Today, Tim Hwang, with help from Joshua Levine and Sam Roland, filed an amicus brief regarding Bartz et al. v. Anthropic PBC.
Introduction and Summary of Argument
As the district court sees it, this case “exemplifies the classic litigation” for Rule 23: every author is “aggrieved” by Anthropic’s downloads from “pirate libraries,” so proof of the “class-wide wrong” will be “straightforward.” Order on Class Certification, Bartz et al. v. Anthropic PBC, No. C 24-05417 WHA, at 1 (N.D. Cal. July 17, 2025). On that view, seven million titles proceed in lockstep as questions of ownership wait until judgment.

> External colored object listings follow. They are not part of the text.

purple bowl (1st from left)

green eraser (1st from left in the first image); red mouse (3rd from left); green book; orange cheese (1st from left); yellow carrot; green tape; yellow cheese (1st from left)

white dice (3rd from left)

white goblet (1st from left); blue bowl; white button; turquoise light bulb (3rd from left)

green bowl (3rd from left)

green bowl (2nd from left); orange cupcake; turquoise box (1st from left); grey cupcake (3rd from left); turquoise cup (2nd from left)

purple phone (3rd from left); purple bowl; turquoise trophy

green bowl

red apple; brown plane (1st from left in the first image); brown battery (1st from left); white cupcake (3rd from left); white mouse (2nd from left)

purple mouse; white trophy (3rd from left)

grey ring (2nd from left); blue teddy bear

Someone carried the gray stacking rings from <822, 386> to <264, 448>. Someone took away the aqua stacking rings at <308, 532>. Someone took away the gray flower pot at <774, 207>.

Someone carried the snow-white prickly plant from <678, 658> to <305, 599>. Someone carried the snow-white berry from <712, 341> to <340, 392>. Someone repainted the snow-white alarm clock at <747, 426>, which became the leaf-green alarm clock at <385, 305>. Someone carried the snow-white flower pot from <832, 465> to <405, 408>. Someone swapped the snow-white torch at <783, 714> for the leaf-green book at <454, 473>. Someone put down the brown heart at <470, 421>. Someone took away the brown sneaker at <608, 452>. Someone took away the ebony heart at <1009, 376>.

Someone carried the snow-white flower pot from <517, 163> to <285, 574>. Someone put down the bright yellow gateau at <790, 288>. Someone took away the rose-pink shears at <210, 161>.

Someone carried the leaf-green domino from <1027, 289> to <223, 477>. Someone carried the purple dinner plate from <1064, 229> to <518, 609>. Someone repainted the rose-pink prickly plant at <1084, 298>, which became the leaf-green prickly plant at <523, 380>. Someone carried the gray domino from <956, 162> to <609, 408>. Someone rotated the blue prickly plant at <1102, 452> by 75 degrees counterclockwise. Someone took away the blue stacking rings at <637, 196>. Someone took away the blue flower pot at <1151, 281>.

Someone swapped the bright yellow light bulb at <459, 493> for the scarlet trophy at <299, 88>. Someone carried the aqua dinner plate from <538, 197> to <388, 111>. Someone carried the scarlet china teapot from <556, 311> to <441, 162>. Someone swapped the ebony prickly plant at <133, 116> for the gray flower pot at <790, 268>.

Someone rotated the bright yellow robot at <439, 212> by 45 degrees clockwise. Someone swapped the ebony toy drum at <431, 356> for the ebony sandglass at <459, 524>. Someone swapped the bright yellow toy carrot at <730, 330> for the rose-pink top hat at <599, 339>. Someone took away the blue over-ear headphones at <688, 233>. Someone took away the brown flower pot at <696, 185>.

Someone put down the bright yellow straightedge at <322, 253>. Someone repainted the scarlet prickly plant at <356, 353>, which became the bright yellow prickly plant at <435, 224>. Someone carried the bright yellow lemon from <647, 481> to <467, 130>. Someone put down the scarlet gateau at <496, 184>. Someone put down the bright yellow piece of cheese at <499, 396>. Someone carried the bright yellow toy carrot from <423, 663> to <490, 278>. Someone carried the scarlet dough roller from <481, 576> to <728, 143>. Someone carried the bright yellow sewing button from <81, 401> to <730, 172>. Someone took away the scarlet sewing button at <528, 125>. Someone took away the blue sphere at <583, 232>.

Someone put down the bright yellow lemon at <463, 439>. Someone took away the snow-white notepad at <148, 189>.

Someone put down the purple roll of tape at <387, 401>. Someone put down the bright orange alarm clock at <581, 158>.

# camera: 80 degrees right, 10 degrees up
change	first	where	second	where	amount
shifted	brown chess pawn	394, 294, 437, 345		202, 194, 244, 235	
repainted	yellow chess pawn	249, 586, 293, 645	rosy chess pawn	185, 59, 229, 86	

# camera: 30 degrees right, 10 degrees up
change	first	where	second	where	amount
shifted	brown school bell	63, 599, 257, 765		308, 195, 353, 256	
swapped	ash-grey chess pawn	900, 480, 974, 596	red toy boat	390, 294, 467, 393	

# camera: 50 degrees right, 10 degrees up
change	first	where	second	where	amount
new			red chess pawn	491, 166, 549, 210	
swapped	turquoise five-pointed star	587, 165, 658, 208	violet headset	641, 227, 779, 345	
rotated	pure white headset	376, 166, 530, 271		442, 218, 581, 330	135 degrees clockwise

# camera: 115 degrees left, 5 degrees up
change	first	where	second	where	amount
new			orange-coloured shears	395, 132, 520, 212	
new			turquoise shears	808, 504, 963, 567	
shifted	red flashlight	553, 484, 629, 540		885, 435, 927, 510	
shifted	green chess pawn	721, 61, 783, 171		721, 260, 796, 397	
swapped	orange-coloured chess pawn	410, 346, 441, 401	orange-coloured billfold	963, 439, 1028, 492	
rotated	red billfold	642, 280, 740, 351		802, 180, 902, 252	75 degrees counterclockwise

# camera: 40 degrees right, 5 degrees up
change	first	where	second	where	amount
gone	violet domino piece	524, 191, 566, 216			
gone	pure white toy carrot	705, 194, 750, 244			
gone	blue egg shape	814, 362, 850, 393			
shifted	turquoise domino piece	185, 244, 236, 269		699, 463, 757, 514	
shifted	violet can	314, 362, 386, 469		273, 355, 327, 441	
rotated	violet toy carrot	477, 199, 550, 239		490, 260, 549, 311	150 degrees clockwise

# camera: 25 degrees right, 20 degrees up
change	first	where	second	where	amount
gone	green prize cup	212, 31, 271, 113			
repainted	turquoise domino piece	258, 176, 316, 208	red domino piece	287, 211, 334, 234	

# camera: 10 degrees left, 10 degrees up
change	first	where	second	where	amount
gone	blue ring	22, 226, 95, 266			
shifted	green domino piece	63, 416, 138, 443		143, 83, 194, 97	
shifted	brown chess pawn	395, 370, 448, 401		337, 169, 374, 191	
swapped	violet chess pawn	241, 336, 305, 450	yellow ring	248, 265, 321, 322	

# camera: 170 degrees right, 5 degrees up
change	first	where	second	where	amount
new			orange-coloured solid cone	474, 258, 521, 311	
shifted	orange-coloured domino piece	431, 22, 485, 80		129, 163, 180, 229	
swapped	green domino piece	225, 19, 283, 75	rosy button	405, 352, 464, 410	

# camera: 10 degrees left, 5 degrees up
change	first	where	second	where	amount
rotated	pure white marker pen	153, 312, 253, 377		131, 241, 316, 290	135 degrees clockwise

To establish this logic, the district court took a snapshot of the pirated works in one moment of time, implied that Anthropic had become a digital book storage company, sua sponte created a class off this claim, ignored or carved out the true upstream and downstream uses of the storage, then certified said class by making a merits adjudication on fair use—while simultaneously claiming that any fair-use defense would be manageable class-wide. Facts point the other way on each step. As the district court noted, Tom Turvey testified that Anthropic did not intend its general research library—the class’s predicate—merely to store files; rather, it designed the library to “use [them] for research” and to “inform … products.” Order on Fair Use, Bartz et al. v. Anthropic PBC, No. C 24-05417 WHA, at 4-5 (N.D. Cal. June 23, 2025). Two distinct end uses.
As for the class itself, Rule 23(b)(3) demands that “the questions of law or fact common to class members predominate” (Fed. R. Civ. P. 23(b)(3)); yet as seen in the district court’s analysis of LLM training—the “one further use” recognized—the books varied in the extent they contained the “well-curated facts, well-organized analyses, and captivating fictional narratives” required to train a model. Fair Use Order at 5–6. Even so, the district court claims that such variance in book type and market impact—the core of the second and fourth prongs of fair use—give it “no reason to believe that it would not be susceptible to treatment by common evidence and common methods” in further analysis. Class Cert. Order at 26. By folding every book into one pirated-library class and postponing ownership and value, the order misses Rule 23(b)(3)’s demand for predominance. This claim of unvaried fair use can stand only so far as one book is as good as another—a claim which the district court itself has shown above to be untrue.
The district court may be correct that Anthropic should have purged its collection after deciding to stop training on the material, but in its haste to certify a class, it has created a dynamic that will preclude proper analysis of that question. It has drawn a qualitative distinction among the LLM training copies, the pirated library copies, and any further downstream copies, but no quantitative one. Training is declared fair use, downstream LLM research may also be, but the prerequisite storage for both is not—that Anthropic is “liable” for. Id. at 24. For how long may a company retain such information when training a model? Is retention acceptable for downstream research purposes? Does the extent of acceptability vary with the content retained? The class papers over all these critical questions.
Normally, these issues should be handled on appeal. But the same over-reaching order leaves a threat of up to $1 trillion in potential statutory damages, creating “death-knell” settlement pressure. Chamberlan v. Ford Motor Co., 402 F.3d 952 (9th Cir. 2005). Worse still, the blessing of this class would influence future litigation, in turn shrinking domestic innovation and weakening national security.
Because the order ignores predominance, and uses statutory damages as leverage, the Court should grant Rule 23(f) review, vacate certification, and remand with instructions to deny class treatment.
If the Court decides against decertification, Rule 23 supplies narrower tools: it may certify only the liability issue under Rule 23(c)(4) and defer ownership, willfulness, and damages; or it may order a bellwether trial on fair-use market harm and revisit class lines once the record is complete. Either of those steps would cure the predominance defect while keeping real claims alive.